▶ _Stated problem_
Rewrite the entries below, replacing every "Return masks as SVG" with "Give the masks in SVG form" and leaving everything else unchanged.

****

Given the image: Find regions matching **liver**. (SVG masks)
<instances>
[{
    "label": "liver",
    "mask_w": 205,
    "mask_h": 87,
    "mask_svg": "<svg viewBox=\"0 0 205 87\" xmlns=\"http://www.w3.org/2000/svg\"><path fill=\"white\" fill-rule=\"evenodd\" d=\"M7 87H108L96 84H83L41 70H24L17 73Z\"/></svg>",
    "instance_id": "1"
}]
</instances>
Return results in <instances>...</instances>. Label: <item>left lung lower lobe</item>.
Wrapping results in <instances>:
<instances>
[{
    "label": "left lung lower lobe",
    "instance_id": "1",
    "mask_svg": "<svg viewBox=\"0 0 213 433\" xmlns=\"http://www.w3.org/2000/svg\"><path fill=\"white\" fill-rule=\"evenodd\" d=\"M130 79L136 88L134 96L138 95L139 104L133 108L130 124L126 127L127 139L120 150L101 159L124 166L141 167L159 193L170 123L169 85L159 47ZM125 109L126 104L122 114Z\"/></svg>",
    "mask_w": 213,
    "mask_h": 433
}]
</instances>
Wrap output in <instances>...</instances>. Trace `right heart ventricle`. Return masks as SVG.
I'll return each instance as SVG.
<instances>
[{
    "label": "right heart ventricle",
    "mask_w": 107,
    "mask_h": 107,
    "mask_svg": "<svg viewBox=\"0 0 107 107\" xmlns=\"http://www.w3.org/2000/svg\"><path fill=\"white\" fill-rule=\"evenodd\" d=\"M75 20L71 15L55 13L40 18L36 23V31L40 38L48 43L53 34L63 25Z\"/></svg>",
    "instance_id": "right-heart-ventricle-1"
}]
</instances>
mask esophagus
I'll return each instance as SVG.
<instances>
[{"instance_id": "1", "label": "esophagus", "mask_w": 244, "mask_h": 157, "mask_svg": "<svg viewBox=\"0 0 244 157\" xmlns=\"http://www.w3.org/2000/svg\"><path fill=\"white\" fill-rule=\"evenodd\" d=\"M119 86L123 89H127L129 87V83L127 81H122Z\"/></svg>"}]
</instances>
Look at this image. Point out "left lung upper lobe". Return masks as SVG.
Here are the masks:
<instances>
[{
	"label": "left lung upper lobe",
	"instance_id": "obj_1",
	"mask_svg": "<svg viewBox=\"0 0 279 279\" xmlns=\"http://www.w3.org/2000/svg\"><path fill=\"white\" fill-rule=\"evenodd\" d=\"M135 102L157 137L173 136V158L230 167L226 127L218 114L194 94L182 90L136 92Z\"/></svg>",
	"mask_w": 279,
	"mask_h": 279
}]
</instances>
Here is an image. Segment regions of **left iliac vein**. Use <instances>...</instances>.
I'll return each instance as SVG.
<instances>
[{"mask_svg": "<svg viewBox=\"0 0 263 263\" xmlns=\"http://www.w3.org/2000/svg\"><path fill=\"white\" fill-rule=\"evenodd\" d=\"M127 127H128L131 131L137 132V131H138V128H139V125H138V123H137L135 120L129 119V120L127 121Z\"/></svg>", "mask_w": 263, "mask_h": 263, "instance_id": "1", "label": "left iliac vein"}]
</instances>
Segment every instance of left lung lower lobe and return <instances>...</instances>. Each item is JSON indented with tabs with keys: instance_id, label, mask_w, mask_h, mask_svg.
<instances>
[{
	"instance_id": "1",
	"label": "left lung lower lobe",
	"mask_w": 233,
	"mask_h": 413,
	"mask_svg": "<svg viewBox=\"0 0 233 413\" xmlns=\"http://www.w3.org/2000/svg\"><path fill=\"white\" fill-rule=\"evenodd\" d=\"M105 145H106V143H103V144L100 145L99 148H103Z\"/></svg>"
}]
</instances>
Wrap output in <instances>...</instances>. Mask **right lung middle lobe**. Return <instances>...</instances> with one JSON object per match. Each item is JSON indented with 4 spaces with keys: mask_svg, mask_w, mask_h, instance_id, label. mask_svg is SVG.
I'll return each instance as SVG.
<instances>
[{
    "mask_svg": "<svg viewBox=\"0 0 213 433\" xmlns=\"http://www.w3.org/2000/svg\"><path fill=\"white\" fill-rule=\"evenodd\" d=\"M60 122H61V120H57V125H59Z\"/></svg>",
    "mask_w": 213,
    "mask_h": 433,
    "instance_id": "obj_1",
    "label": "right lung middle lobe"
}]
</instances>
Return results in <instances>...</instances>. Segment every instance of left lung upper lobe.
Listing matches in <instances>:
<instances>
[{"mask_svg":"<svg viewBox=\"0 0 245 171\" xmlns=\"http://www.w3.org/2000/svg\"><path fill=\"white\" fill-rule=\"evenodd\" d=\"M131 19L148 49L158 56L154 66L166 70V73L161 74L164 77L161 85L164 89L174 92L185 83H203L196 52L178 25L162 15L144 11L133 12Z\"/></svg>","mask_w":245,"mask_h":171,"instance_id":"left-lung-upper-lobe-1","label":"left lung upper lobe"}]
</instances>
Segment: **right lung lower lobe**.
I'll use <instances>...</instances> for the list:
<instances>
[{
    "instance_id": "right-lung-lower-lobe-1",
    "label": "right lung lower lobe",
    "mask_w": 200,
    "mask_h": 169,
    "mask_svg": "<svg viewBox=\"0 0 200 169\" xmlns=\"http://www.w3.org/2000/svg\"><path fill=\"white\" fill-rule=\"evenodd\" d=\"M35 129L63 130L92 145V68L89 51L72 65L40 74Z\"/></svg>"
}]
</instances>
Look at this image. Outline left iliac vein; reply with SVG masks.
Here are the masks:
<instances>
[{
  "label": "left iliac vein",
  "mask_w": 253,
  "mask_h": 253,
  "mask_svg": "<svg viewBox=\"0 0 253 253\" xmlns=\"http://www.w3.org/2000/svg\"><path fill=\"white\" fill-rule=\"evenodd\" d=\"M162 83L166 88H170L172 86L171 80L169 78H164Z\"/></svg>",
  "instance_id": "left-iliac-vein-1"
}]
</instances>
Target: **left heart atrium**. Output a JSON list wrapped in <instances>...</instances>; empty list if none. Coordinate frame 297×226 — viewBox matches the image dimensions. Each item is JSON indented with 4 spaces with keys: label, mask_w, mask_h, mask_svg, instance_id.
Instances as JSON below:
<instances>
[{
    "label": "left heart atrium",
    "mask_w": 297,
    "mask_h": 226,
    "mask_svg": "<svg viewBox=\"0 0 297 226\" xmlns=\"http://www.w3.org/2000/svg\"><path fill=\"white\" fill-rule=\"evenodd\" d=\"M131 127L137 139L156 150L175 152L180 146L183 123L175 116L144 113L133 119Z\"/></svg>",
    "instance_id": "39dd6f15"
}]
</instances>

****

▶ _Answer to this problem_
Given the image: Find regions matching **liver**. (SVG masks)
<instances>
[{
    "label": "liver",
    "mask_w": 205,
    "mask_h": 87,
    "mask_svg": "<svg viewBox=\"0 0 205 87\" xmlns=\"http://www.w3.org/2000/svg\"><path fill=\"white\" fill-rule=\"evenodd\" d=\"M7 87H108L96 84H83L41 70H24L17 73Z\"/></svg>",
    "instance_id": "1"
}]
</instances>
Return results in <instances>...</instances>. Label: <item>left lung lower lobe</item>.
Wrapping results in <instances>:
<instances>
[{
    "label": "left lung lower lobe",
    "instance_id": "1",
    "mask_svg": "<svg viewBox=\"0 0 213 433\" xmlns=\"http://www.w3.org/2000/svg\"><path fill=\"white\" fill-rule=\"evenodd\" d=\"M130 79L136 88L134 96L138 95L139 104L133 108L130 124L126 127L127 139L120 150L101 159L124 166L141 167L159 193L170 123L169 85L159 47ZM125 109L126 104L122 114Z\"/></svg>",
    "mask_w": 213,
    "mask_h": 433
}]
</instances>
Wrap output in <instances>...</instances>. Trace `right heart ventricle`. Give the masks in SVG form.
I'll return each instance as SVG.
<instances>
[{
    "label": "right heart ventricle",
    "mask_w": 107,
    "mask_h": 107,
    "mask_svg": "<svg viewBox=\"0 0 107 107\" xmlns=\"http://www.w3.org/2000/svg\"><path fill=\"white\" fill-rule=\"evenodd\" d=\"M75 20L71 15L55 13L40 18L36 23V31L40 38L48 43L53 34L63 25Z\"/></svg>",
    "instance_id": "right-heart-ventricle-1"
}]
</instances>
mask esophagus
I'll return each instance as SVG.
<instances>
[{"instance_id": "1", "label": "esophagus", "mask_w": 244, "mask_h": 157, "mask_svg": "<svg viewBox=\"0 0 244 157\" xmlns=\"http://www.w3.org/2000/svg\"><path fill=\"white\" fill-rule=\"evenodd\" d=\"M119 86L123 89H127L129 87V83L127 81H122Z\"/></svg>"}]
</instances>
Look at this image. Point out "left lung upper lobe". Give the masks in SVG form.
Here are the masks:
<instances>
[{
	"label": "left lung upper lobe",
	"instance_id": "obj_1",
	"mask_svg": "<svg viewBox=\"0 0 279 279\" xmlns=\"http://www.w3.org/2000/svg\"><path fill=\"white\" fill-rule=\"evenodd\" d=\"M135 102L157 137L173 136V158L230 167L226 127L218 114L194 94L182 90L136 92Z\"/></svg>",
	"mask_w": 279,
	"mask_h": 279
}]
</instances>
Here is an image. Segment regions of **left iliac vein**. Use <instances>...</instances>.
I'll return each instance as SVG.
<instances>
[{"mask_svg": "<svg viewBox=\"0 0 263 263\" xmlns=\"http://www.w3.org/2000/svg\"><path fill=\"white\" fill-rule=\"evenodd\" d=\"M127 127H128L131 131L137 132V131H138V128H139V125H138V123H137L135 120L129 119V120L127 121Z\"/></svg>", "mask_w": 263, "mask_h": 263, "instance_id": "1", "label": "left iliac vein"}]
</instances>
Segment every instance of left lung lower lobe and return <instances>...</instances>. Each item is JSON indented with tabs with keys: instance_id, label, mask_w, mask_h, mask_svg.
<instances>
[{
	"instance_id": "1",
	"label": "left lung lower lobe",
	"mask_w": 233,
	"mask_h": 413,
	"mask_svg": "<svg viewBox=\"0 0 233 413\" xmlns=\"http://www.w3.org/2000/svg\"><path fill=\"white\" fill-rule=\"evenodd\" d=\"M105 145H106V143H103V144L100 145L99 148H103Z\"/></svg>"
}]
</instances>
Wrap output in <instances>...</instances>. Mask **right lung middle lobe**. Return <instances>...</instances> with one JSON object per match. Each item is JSON indented with 4 spaces with keys: mask_svg, mask_w, mask_h, instance_id, label. mask_svg is SVG.
I'll return each instance as SVG.
<instances>
[{
    "mask_svg": "<svg viewBox=\"0 0 213 433\" xmlns=\"http://www.w3.org/2000/svg\"><path fill=\"white\" fill-rule=\"evenodd\" d=\"M60 122H61V120H57V125H59Z\"/></svg>",
    "mask_w": 213,
    "mask_h": 433,
    "instance_id": "obj_1",
    "label": "right lung middle lobe"
}]
</instances>
Return results in <instances>...</instances>. Segment every instance of left lung upper lobe.
Listing matches in <instances>:
<instances>
[{"mask_svg":"<svg viewBox=\"0 0 245 171\" xmlns=\"http://www.w3.org/2000/svg\"><path fill=\"white\" fill-rule=\"evenodd\" d=\"M131 19L148 49L158 56L154 66L166 70V73L161 74L164 77L161 85L164 89L174 92L185 83H203L196 52L178 25L162 15L144 11L133 12Z\"/></svg>","mask_w":245,"mask_h":171,"instance_id":"left-lung-upper-lobe-1","label":"left lung upper lobe"}]
</instances>
Segment: **right lung lower lobe**.
I'll use <instances>...</instances> for the list:
<instances>
[{
    "instance_id": "right-lung-lower-lobe-1",
    "label": "right lung lower lobe",
    "mask_w": 200,
    "mask_h": 169,
    "mask_svg": "<svg viewBox=\"0 0 200 169\" xmlns=\"http://www.w3.org/2000/svg\"><path fill=\"white\" fill-rule=\"evenodd\" d=\"M35 129L63 130L92 145V68L89 51L72 65L40 74Z\"/></svg>"
}]
</instances>
Look at this image. Outline left iliac vein; reply with SVG masks.
Here are the masks:
<instances>
[{
  "label": "left iliac vein",
  "mask_w": 253,
  "mask_h": 253,
  "mask_svg": "<svg viewBox=\"0 0 253 253\" xmlns=\"http://www.w3.org/2000/svg\"><path fill=\"white\" fill-rule=\"evenodd\" d=\"M162 83L166 88H170L172 86L171 80L169 78H164Z\"/></svg>",
  "instance_id": "left-iliac-vein-1"
}]
</instances>
Target: **left heart atrium**. Output a JSON list wrapped in <instances>...</instances>; empty list if none. Coordinate frame 297×226 — viewBox matches the image dimensions. Each item is JSON indented with 4 spaces with keys: label, mask_w, mask_h, mask_svg, instance_id.
Instances as JSON below:
<instances>
[{
    "label": "left heart atrium",
    "mask_w": 297,
    "mask_h": 226,
    "mask_svg": "<svg viewBox=\"0 0 297 226\" xmlns=\"http://www.w3.org/2000/svg\"><path fill=\"white\" fill-rule=\"evenodd\" d=\"M131 127L137 139L156 150L175 152L180 146L183 123L175 116L144 113L133 119Z\"/></svg>",
    "instance_id": "39dd6f15"
}]
</instances>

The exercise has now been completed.